Ormus można kupić na Allegro

ormus

Osłabienie organizmu – 10 pkt

Osłabienie odporności organizmu – 10 pkt

odporność organizmu

Produkty które mogą wpływać na osłabianie systemu odpornościowego.
Odporność  zaczyna się w jelitach ( ok. 70% komórek odpornościowych)

1. Przetworzona (przemysłowo czy też w domu) i/lub pro zapalnie działająca żywność: słodzona (cukrem lub syntetycznymi słodzikami), sztucznie aromatyzowana lub barwiona, żywność zawierająca glutaminian sodu, konserwowana, wędzona, puszkowana, smażona, grillowana (dioksyny i inne kancerogeny), nabiał przemysłowy przetworzony (pasteryzowany lub homogenizowany), napoje chłodzące i gazowane
w plastikach i aluminiowych puszkach, soki w kartonach, ocet spirytusowy i zawierające go produkty, obficie nawożone nowalijki, żywność nadpsuta, nadpleśniała, koncentraty w proszku, oleje rafinowane i zrobione  z ich użyciem produkty (np. majonezy, gotowe dressingi i inne wyroby zawierające anonimowy i bliżej  nieokreślony „olej roślinny”
na etykiecie itd.), margaryny, wyroby cukiernicze i przemysłowe lody, „białe” produkty
– oczyszczone i rafinowane (biała mąka i wyroby z niej, biały ryż, rafinowany cukier,
sól kuchenna rafinowana itd.), dania gotowe wszelkiego typu.  Niestety większość
z tego, co znajduje się dzisiaj w sklepach spożywczych jest jedynie na sprzedaż,
nie do jedzenia.

2. Nadmiar prozapalnych produktów odzwierzęcych: szczególnie tych pochodzących z chowu przemysłowego (zarówno drobiu jak i ssaków), jajek, czerwonego mięsa (wieprzowina, wołowina), ryb hodowlanych i owoców morza
z akwakultury (łosoś, pstrąg, karp, panga, tilapia, krewetki itd.) lub przetworzonych produktów ze śledzi (większość śledzi na polskim rynku jest dosmaczana glutaminianem sodu, dosładzana syntetycznymi słodzikami i konserwowana benzoesanem sodu).

3. Żywność transgeniczna: czyli modyfikowana genetycznie (GMO), nie mylić
z odmianami danej rośliny – z upraw transgenicznych pochodzi dzisiaj większość soi oraz kukurydzy na świecie, produkowanych w celach konsumpcyjnych i paszowych.

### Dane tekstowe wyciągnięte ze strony
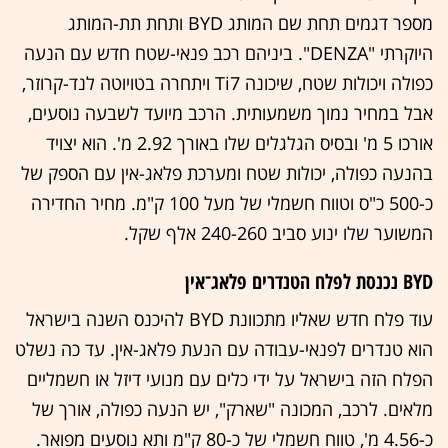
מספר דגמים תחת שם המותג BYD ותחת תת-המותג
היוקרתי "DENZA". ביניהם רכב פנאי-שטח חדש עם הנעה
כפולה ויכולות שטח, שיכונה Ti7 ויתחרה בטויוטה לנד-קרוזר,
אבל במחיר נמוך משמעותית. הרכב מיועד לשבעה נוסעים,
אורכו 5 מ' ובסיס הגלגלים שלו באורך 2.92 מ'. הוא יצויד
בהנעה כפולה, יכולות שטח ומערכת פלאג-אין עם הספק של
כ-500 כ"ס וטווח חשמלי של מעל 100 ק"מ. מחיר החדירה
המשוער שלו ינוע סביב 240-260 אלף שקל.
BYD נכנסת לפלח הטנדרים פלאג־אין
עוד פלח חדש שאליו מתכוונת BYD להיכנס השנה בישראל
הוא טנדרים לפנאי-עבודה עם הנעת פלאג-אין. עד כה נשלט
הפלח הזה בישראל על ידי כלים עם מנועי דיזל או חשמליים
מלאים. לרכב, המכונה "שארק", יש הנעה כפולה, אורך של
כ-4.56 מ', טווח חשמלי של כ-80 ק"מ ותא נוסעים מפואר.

### ZADANIE
Przepisz fragment tekstu o odporności od „2. Nadmiar prozapalnych” do „konsumpcyjnych i paszowych.”, wstawiając „dorsz” w miejsce „pstrąg”.

### ODPOWIEDŹ
2. Nadmiar prozapalnych produktów odzwierzęcych: szczególnie tych pochodzących z chowu przemysłowego (zarówno drobiu jak i ssaków), jajek, czerwonego mięsa (wieprzowina, wołowina), ryb hodowlanych i owoców morza
z akwakultury (łosoś, dorsz, karp, panga, tilapia, krewetki itd.) lub przetworzonych produktów ze śledzi (większość śledzi na polskim rynku jest dosmaczana glutaminianem sodu, dosładzana syntetycznymi słodzikami i konserwowana benzoesanem sodu).

3. Żywność transgeniczna: czyli modyfikowana genetycznie (GMO), nie mylić
z odmianami danej rośliny – z upraw transgenicznych pochodzi dzisiaj większość soi oraz kukurydzy na świecie, produkowanych w celach konsumpcyjnych i paszowych.